Dance instructor Bopho Padma watches his dancers in rehearsal as they make their way offstage. “Good use of your upper body,” he tells one dancer whose shoulders and torso were particularly engaging. “The audience can still see you!” he chides another dancer who’s stopped dancing and started pulling at her costume prematurely. When all thirty dancers have made it into the invisibility of the wings (actually a room through a door, in this case), Bopho calls everyone back to review his observations and corrections. The dancers listen solemnly and, at an encouraging clap from Bopho, jump up to go through the last piece one more time—this time focusing more on their footwork. The rehearsal follows basically the same pattern of every rehearsal I’ve ever seen, but these dancers are 13-16 year-old school students learning the traditional folk dances of their Ladakhi culture.
“For us, these dances are a very important part of our identity and history. But it’s becoming less and less common for people to learn them. We want to be able to do them well so we can share them and pass them on,” says one of the students.
“A lot of our traditions are no longer alive. Maybe a lot of young people don’t think it’s important and want to live in an easier way. Even I have a cell phone, but that doesn’t mean our culture shouldn’t be important to us!” says another student, his voice firm with conviction.
Bopho Padma is trying to stoke these interests in tradition amidst challenges from a quickly modernizing society. He comes from generations of professional folk dancers and teachers. “I learned from my father, and he learned from his father. It used to be the custom here to pass on this cultural knowledge between generations in the villages,” he explains. “Now, because many families send their children to the city to receive their education, this tradition has become very disrupted. This is why I am teaching these students at school.”
The dances are hundreds of years old, many descendants of Ladakh’s Tibetan heritage. Buddhism exerts a strong influence. Each dance begins with gestures of respect to the Buddha then progresses through three quickening stages to its climax.
The dances are traditionally performed to mark different occasions. For instance, the mentok stanmo is performed at the beginning of summer. The return of migrating birds is celebrated with the chartses dance, during which women wear beautiful scarves that flow and flutter with the vibrant and joyous choreography. The spao dance, which tells the epic story of Himalayan Buddhist hero Gyalam Kesar, helps pass the winter while transmitting oral and embodied history. (Seasons are a big deal in a place with such a harsh climate.) Other dances celebrate weddings or demarcate the beginnings or ends of festivities. It is the role of professional dancers to perform these dances at the appropriate times, though amateurs sometimes join in. In the case of the rehearsal described above, the students were practicing for a school showcase to honor a visiting religious guru and the lama who founded their school.

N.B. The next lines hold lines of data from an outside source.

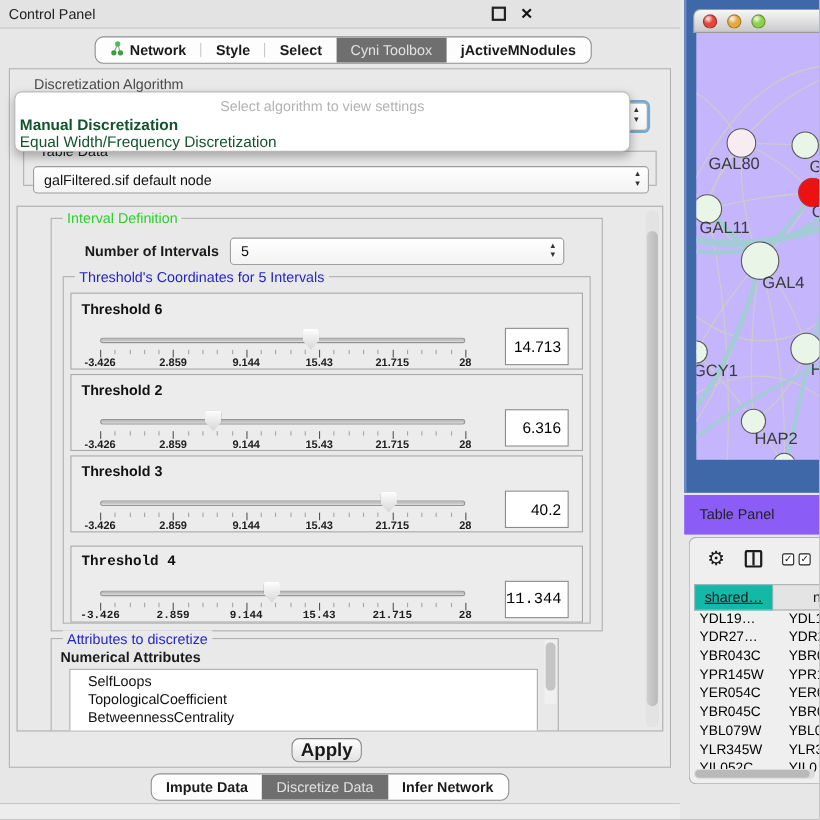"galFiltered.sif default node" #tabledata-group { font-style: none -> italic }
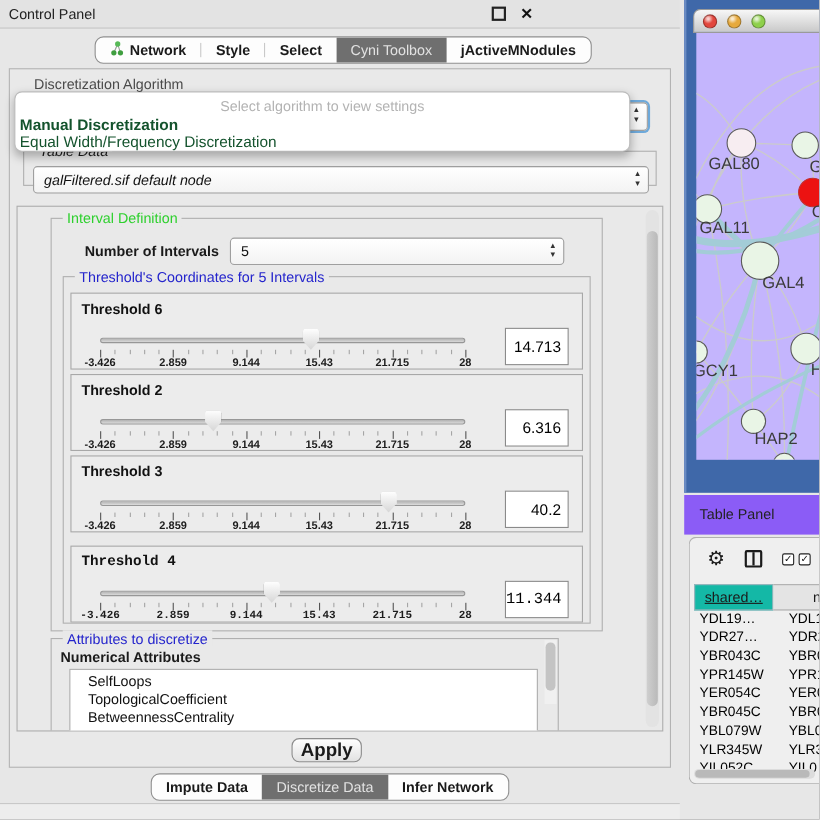"shared…" .tp-hcell.selected { background: #14b8a6 -> #22c55e; text-decoration: underline -> none }
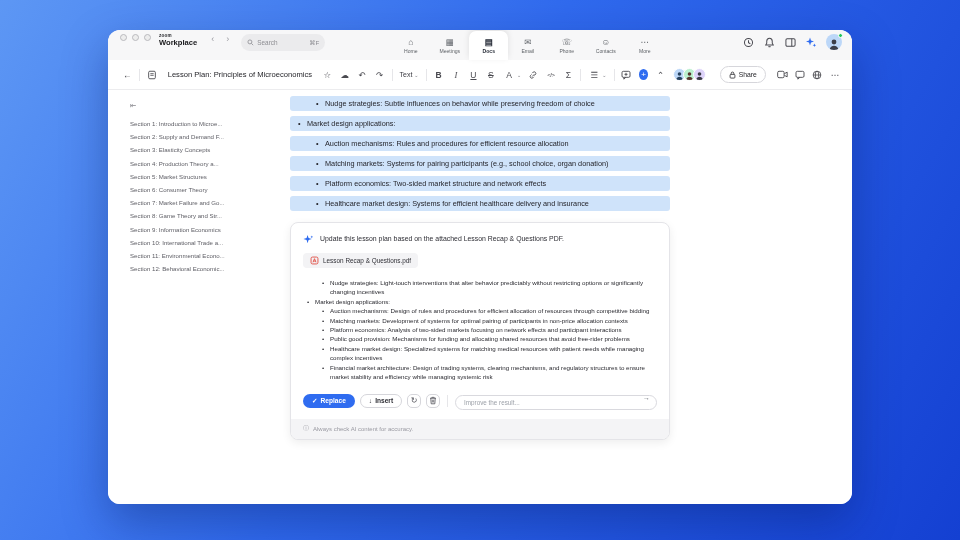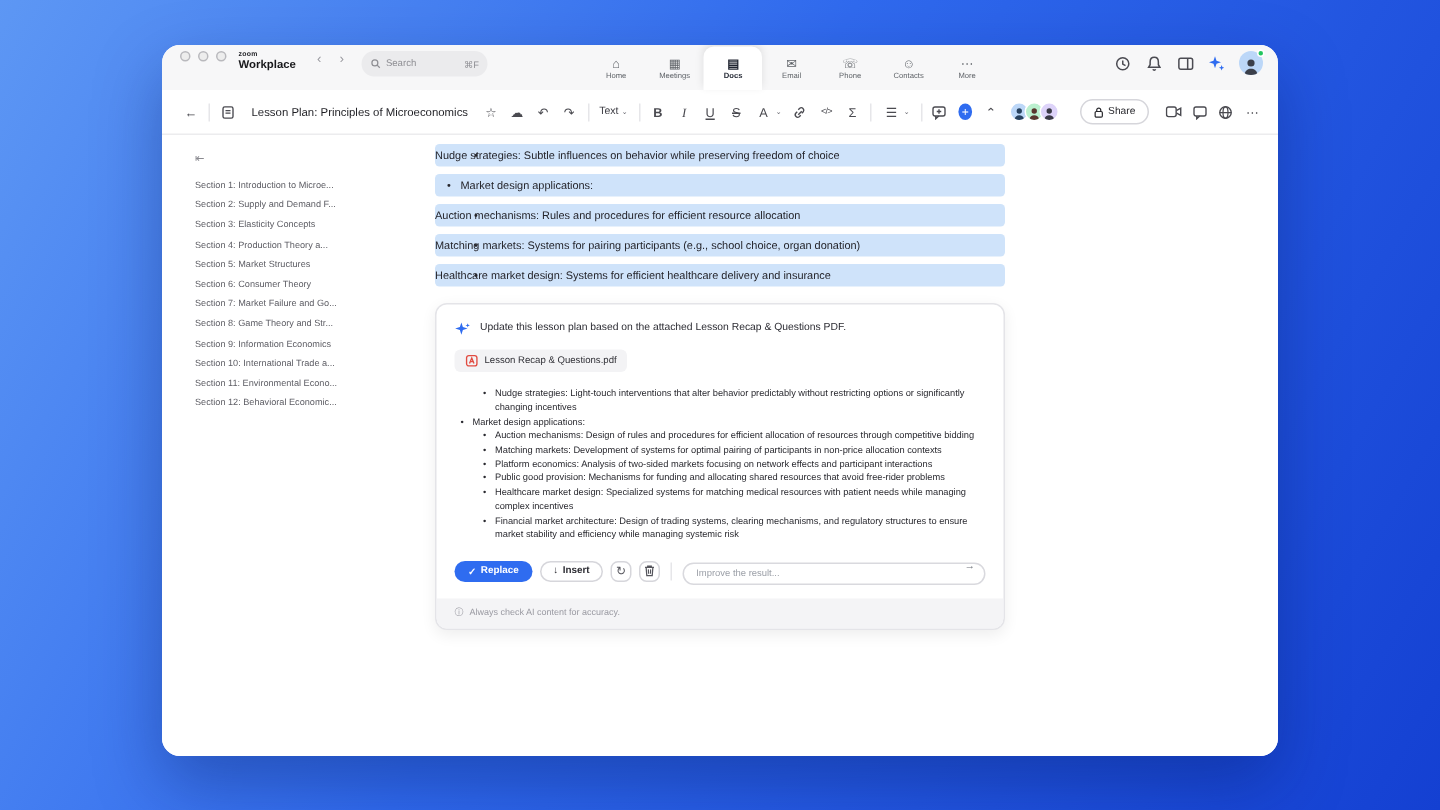"Nudge strategies: Subtle influences on" .hl-row.ind-2 { padding-left: none -> 35px }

“We saw these dances every year in our villages when we were younger!” exclaims a 5th grade student in the audience the night of the show, between lines she’s quietly singing along from her seat. “It’s making me so happy to see this.” Around me, kids’ whispered critiques, few in agreement with one another, indicating local variations in detail or technique from one valley to another. The girls each demonstrate a totally different “correct” way of holding their fingers and timing wrist movements, but the debate is more an expression of mounting interest in what’s happening onstage than a criticism. “I will ask my mother when I go home,” states one student.
“I’m so pleased that the students enjoyed it,” says Bopho after the show. “And even more pleased that they have questions! Everything is changing, but if the children still care enough about these dances to ask questions, talk to their parents and grandparents about them, and learn them, then I feel like I’m doing a good job.”